--- Dataset records ---

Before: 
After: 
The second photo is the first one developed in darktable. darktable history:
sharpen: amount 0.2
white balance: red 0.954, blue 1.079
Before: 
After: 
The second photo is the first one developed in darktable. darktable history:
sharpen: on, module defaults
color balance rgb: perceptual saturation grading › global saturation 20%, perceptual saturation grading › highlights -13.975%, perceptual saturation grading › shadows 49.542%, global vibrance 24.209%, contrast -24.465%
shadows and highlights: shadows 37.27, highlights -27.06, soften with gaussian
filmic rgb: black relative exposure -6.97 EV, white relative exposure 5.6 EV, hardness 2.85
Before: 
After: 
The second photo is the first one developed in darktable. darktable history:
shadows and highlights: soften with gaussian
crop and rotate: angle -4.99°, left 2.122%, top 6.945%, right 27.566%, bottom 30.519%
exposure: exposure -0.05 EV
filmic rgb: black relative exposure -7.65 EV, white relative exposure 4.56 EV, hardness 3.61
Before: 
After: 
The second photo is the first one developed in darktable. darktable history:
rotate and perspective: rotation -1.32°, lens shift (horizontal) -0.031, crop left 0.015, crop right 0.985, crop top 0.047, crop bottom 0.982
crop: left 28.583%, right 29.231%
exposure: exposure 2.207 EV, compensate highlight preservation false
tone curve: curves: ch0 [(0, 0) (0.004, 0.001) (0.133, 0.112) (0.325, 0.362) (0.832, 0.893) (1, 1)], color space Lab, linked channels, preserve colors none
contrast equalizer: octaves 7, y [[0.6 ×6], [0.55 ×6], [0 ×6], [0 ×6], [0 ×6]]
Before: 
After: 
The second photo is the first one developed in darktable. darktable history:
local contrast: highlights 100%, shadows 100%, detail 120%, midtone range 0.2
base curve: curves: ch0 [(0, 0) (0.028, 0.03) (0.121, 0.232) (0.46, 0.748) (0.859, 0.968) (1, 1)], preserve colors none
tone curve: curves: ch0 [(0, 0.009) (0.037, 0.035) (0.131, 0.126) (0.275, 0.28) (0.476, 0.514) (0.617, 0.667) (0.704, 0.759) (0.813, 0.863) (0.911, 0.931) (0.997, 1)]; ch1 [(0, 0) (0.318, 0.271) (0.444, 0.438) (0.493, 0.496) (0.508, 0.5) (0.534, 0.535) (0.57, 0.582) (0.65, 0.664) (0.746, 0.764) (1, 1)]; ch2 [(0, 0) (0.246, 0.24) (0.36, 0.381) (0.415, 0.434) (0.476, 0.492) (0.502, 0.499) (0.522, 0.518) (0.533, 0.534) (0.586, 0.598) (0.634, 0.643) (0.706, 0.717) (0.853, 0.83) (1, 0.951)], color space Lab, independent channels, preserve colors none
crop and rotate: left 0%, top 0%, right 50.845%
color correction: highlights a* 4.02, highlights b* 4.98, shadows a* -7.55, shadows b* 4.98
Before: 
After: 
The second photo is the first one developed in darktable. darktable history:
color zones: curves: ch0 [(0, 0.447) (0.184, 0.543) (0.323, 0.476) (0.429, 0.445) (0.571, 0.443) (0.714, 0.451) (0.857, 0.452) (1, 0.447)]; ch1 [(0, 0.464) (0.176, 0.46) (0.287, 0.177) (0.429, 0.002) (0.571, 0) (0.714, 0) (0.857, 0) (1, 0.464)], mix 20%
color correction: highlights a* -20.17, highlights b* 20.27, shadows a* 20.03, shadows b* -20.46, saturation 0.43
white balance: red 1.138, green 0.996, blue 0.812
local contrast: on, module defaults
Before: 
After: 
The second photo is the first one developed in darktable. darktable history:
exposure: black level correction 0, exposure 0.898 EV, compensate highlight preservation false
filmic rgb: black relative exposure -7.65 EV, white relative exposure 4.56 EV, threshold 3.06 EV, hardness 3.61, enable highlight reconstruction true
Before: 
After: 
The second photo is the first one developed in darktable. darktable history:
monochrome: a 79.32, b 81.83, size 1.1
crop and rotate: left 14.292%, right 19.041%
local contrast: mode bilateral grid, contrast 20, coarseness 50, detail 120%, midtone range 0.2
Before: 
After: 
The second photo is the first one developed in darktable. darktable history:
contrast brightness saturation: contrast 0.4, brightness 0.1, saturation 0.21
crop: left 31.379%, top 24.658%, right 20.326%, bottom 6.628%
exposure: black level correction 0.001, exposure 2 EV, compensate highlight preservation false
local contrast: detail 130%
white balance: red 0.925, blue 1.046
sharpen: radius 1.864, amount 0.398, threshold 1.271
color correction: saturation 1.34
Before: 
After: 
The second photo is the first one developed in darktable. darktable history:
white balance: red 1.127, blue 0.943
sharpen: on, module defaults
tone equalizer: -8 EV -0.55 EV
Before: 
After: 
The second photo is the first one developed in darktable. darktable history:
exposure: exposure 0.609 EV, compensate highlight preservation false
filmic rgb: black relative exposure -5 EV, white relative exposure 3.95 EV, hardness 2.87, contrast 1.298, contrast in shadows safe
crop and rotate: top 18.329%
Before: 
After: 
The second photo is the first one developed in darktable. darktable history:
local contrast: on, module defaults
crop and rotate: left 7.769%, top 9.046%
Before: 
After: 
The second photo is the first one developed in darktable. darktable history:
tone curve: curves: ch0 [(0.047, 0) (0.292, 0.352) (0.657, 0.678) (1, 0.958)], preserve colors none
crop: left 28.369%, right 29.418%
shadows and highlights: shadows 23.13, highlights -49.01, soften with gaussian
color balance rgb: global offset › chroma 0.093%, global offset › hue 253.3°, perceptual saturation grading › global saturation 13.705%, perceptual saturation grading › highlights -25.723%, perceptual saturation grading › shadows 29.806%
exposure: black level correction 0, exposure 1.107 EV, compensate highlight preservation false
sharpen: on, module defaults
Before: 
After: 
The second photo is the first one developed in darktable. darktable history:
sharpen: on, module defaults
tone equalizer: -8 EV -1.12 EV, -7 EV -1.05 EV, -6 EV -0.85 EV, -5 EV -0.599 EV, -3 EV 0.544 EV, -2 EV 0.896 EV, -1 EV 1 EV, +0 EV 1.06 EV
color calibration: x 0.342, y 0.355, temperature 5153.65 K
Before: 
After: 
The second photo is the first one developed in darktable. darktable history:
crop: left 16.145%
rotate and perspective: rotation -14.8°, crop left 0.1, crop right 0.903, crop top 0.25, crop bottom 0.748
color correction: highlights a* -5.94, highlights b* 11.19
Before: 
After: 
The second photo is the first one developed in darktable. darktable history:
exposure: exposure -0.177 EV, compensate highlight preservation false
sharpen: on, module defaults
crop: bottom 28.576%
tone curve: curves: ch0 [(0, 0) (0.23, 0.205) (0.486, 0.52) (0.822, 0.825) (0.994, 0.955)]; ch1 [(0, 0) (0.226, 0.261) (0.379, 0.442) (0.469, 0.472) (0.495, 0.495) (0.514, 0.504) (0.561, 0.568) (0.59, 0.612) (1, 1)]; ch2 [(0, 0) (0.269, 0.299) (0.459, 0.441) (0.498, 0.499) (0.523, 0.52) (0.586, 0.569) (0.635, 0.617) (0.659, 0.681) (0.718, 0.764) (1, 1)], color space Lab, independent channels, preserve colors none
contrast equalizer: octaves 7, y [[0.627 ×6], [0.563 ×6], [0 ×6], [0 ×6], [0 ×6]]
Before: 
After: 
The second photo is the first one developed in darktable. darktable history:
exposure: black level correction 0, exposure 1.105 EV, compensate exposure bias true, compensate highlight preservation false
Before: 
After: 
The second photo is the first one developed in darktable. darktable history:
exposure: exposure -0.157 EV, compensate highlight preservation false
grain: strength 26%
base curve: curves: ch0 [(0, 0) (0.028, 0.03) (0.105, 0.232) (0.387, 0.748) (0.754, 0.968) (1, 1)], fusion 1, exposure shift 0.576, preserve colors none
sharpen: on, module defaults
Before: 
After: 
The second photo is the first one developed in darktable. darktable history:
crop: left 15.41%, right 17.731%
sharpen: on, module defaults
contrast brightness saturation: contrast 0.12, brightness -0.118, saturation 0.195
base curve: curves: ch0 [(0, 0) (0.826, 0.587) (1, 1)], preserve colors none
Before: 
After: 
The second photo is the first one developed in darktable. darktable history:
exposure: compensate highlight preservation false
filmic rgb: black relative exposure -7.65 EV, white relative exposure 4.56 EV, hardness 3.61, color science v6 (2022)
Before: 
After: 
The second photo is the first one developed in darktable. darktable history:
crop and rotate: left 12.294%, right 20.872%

---

Job ▸
Output the material from its first line through the line containing "filmic rgb: black relative exposure -6.97" as a JSON list of strings, one string per line, leaving out any blank lines.

Completed exercise ▸
[
  "Before: ",
  "After: ",
  "The second photo is the first one developed in darktable. darktable history:",
  "sharpen: amount 0.2",
  "white balance: red 0.954, blue 1.079",
  "Before: ",
  "After: ",
  "The second photo is the first one developed in darktable. darktable history:",
  "sharpen: on, module defaults",
  "color balance rgb: perceptual saturation grading › global saturation 20%, perceptual saturation grading › highlights -13.975%, perceptual saturation grading › shadows 49.542%, global vibrance 24.209%, contrast -24.465%",
  "shadows and highlights: shadows 37.27, highlights -27.06, soften with gaussian",
  "filmic rgb: black relative exposure -6.97 EV, white relative exposure 5.6 EV, hardness 2.85"
]